- Your task
Rewrite every line of the records, changing each "common name" to "vernacular name" and leaving everything else unchanged.

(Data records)
┄┄┄┄┄┄┄┄┄┄┄┄┄┄┄┄┄┄┄┄
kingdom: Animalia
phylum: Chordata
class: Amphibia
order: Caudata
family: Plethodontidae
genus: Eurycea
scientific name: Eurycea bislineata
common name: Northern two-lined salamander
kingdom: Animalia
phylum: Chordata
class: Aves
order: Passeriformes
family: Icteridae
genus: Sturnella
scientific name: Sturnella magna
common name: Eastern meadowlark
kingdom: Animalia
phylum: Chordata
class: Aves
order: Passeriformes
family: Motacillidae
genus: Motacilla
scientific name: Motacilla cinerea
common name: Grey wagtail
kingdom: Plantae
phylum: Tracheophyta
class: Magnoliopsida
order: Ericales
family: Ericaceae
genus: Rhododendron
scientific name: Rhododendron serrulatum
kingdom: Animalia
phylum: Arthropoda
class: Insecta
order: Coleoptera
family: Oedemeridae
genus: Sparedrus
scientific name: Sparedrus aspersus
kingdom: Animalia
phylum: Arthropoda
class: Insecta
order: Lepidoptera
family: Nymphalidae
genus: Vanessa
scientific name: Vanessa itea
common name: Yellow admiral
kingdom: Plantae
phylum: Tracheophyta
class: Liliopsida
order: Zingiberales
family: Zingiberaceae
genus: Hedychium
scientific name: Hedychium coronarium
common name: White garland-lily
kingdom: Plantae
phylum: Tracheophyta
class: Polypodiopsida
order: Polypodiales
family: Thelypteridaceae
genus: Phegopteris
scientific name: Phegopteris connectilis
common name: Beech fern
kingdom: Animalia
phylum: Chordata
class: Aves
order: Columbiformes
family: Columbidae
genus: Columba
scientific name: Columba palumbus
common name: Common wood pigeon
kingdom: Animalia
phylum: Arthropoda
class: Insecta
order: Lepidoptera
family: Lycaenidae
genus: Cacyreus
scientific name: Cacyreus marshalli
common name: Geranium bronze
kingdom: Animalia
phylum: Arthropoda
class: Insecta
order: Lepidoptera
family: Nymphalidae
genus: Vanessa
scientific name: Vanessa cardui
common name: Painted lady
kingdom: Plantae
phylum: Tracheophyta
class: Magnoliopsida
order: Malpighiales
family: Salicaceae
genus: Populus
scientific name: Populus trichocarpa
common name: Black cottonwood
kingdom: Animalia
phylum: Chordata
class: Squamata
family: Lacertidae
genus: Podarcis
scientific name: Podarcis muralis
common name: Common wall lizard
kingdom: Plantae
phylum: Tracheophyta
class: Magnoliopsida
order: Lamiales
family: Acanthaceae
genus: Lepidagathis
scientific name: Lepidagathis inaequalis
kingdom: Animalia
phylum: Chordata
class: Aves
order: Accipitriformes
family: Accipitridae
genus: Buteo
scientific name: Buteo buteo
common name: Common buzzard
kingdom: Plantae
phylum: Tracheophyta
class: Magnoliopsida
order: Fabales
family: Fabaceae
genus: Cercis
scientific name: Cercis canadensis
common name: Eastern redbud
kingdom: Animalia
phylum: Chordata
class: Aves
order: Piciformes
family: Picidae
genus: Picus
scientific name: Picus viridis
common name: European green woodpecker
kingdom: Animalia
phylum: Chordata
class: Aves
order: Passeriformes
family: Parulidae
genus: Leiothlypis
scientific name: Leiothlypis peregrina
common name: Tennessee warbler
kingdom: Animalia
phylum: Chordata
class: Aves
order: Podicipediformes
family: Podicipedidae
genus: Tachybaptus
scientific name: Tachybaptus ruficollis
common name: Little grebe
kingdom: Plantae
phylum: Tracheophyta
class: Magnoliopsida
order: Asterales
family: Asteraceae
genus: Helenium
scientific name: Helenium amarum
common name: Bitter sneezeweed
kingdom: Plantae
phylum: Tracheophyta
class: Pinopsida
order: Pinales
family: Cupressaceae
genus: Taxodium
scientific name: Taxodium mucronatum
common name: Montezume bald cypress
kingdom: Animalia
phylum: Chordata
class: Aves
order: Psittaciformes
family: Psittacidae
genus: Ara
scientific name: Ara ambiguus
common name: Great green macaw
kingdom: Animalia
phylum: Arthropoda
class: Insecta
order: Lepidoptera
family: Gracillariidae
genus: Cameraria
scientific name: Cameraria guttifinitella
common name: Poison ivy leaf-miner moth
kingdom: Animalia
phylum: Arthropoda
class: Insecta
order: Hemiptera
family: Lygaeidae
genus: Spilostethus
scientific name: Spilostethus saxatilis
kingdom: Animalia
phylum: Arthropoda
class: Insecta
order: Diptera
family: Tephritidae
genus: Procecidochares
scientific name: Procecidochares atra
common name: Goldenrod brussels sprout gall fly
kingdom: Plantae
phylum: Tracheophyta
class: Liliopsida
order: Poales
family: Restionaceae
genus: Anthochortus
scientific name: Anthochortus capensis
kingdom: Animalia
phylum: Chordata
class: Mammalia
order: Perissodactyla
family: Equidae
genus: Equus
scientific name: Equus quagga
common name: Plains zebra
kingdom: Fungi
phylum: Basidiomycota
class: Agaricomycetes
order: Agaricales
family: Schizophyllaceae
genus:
┄┄┄┄┄┄┄┄┄┄┄┄┄┄┄┄┄┄┄┄
- Exercise answer
kingdom: Animalia
phylum: Chordata
class: Amphibia
order: Caudata
family: Plethodontidae
genus: Eurycea
scientific name: Eurycea bislineata
vernacular name: Northern two-lined salamander
kingdom: Animalia
phylum: Chordata
class: Aves
order: Passeriformes
family: Icteridae
genus: Sturnella
scientific name: Sturnella magna
vernacular name: Eastern meadowlark
kingdom: Animalia
phylum: Chordata
class: Aves
order: Passeriformes
family: Motacillidae
genus: Motacilla
scientific name: Motacilla cinerea
vernacular name: Grey wagtail
kingdom: Plantae
phylum: Tracheophyta
class: Magnoliopsida
order: Ericales
family: Ericaceae
genus: Rhododendron
scientific name: Rhododendron serrulatum
kingdom: Animalia
phylum: Arthropoda
class: Insecta
order: Coleoptera
family: Oedemeridae
genus: Sparedrus
scientific name: Sparedrus aspersus
kingdom: Animalia
phylum: Arthropoda
class: Insecta
order: Lepidoptera
family: Nymphalidae
genus: Vanessa
scientific name: Vanessa itea
vernacular name: Yellow admiral
kingdom: Plantae
phylum: Tracheophyta
class: Liliopsida
order: Zingiberales
family: Zingiberaceae
genus: Hedychium
scientific name: Hedychium coronarium
vernacular name: White garland-lily
kingdom: Plantae
phylum: Tracheophyta
class: Polypodiopsida
order: Polypodiales
family: Thelypteridaceae
genus: Phegopteris
scientific name: Phegopteris connectilis
vernacular name: Beech fern
kingdom: Animalia
phylum: Chordata
class: Aves
order: Columbiformes
family: Columbidae
genus: Columba
scientific name: Columba palumbus
vernacular name: Common wood pigeon
kingdom: Animalia
phylum: Arthropoda
class: Insecta
order: Lepidoptera
family: Lycaenidae
genus: Cacyreus
scientific name: Cacyreus marshalli
vernacular name: Geranium bronze
kingdom: Animalia
phylum: Arthropoda
class: Insecta
order: Lepidoptera
family: Nymphalidae
genus: Vanessa
scientific name: Vanessa cardui
vernacular name: Painted lady
kingdom: Plantae
phylum: Tracheophyta
class: Magnoliopsida
order: Malpighiales
family: Salicaceae
genus: Populus
scientific name: Populus trichocarpa
vernacular name: Black cottonwood
kingdom: Animalia
phylum: Chordata
class: Squamata
family: Lacertidae
genus: Podarcis
scientific name: Podarcis muralis
vernacular name: Common wall lizard
kingdom: Plantae
phylum: Tracheophyta
class: Magnoliopsida
order: Lamiales
family: Acanthaceae
genus: Lepidagathis
scientific name: Lepidagathis inaequalis
kingdom: Animalia
phylum: Chordata
class: Aves
order: Accipitriformes
family: Accipitridae
genus: Buteo
scientific name: Buteo buteo
vernacular name: Common buzzard
kingdom: Plantae
phylum: Tracheophyta
class: Magnoliopsida
order: Fabales
family: Fabaceae
genus: Cercis
scientific name: Cercis canadensis
vernacular name: Eastern redbud
kingdom: Animalia
phylum: Chordata
class: Aves
order: Piciformes
family: Picidae
genus: Picus
scientific name: Picus viridis
vernacular name: European green woodpecker
kingdom: Animalia
phylum: Chordata
class: Aves
order: Passeriformes
family: Parulidae
genus: Leiothlypis
scientific name: Leiothlypis peregrina
vernacular name: Tennessee warbler
kingdom: Animalia
phylum: Chordata
class: Aves
order: Podicipediformes
family: Podicipedidae
genus: Tachybaptus
scientific name: Tachybaptus ruficollis
vernacular name: Little grebe
kingdom: Plantae
phylum: Tracheophyta
class: Magnoliopsida
order: Asterales
family: Asteraceae
genus: Helenium
scientific name: Helenium amarum
vernacular name: Bitter sneezeweed
kingdom: Plantae
phylum: Tracheophyta
class: Pinopsida
order: Pinales
family: Cupressaceae
genus: Taxodium
scientific name: Taxodium mucronatum
vernacular name: Montezume bald cypress
kingdom: Animalia
phylum: Chordata
class: Aves
order: Psittaciformes
family: Psittacidae
genus: Ara
scientific name: Ara ambiguus
vernacular name: Great green macaw
kingdom: Animalia
phylum: Arthropoda
class: Insecta
order: Lepidoptera
family: Gracillariidae
genus: Cameraria
scientific name: Cameraria guttifinitella
vernacular name: Poison ivy leaf-miner moth
kingdom: Animalia
phylum: Arthropoda
class: Insecta
order: Hemiptera
family: Lygaeidae
genus: Spilostethus
scientific name: Spilostethus saxatilis
kingdom: Animalia
phylum: Arthropoda
class: Insecta
order: Diptera
family: Tephritidae
genus: Procecidochares
scientific name: Procecidochares atra
vernacular name: Goldenrod brussels sprout gall fly
kingdom: Plantae
phylum: Tracheophyta
class: Liliopsida
order: Poales
family: Restionaceae
genus: Anthochortus
scientific name: Anthochortus capensis
kingdom: Animalia
phylum: Chordata
class: Mammalia
order: Perissodactyla
family: Equidae
genus: Equus
scientific name: Equus quagga
vernacular name: Plains zebra
kingdom: Fungi
phylum: Basidiomycota
class: Agaricomycetes
order: Agaricales
family: Schizophyllaceae
genus:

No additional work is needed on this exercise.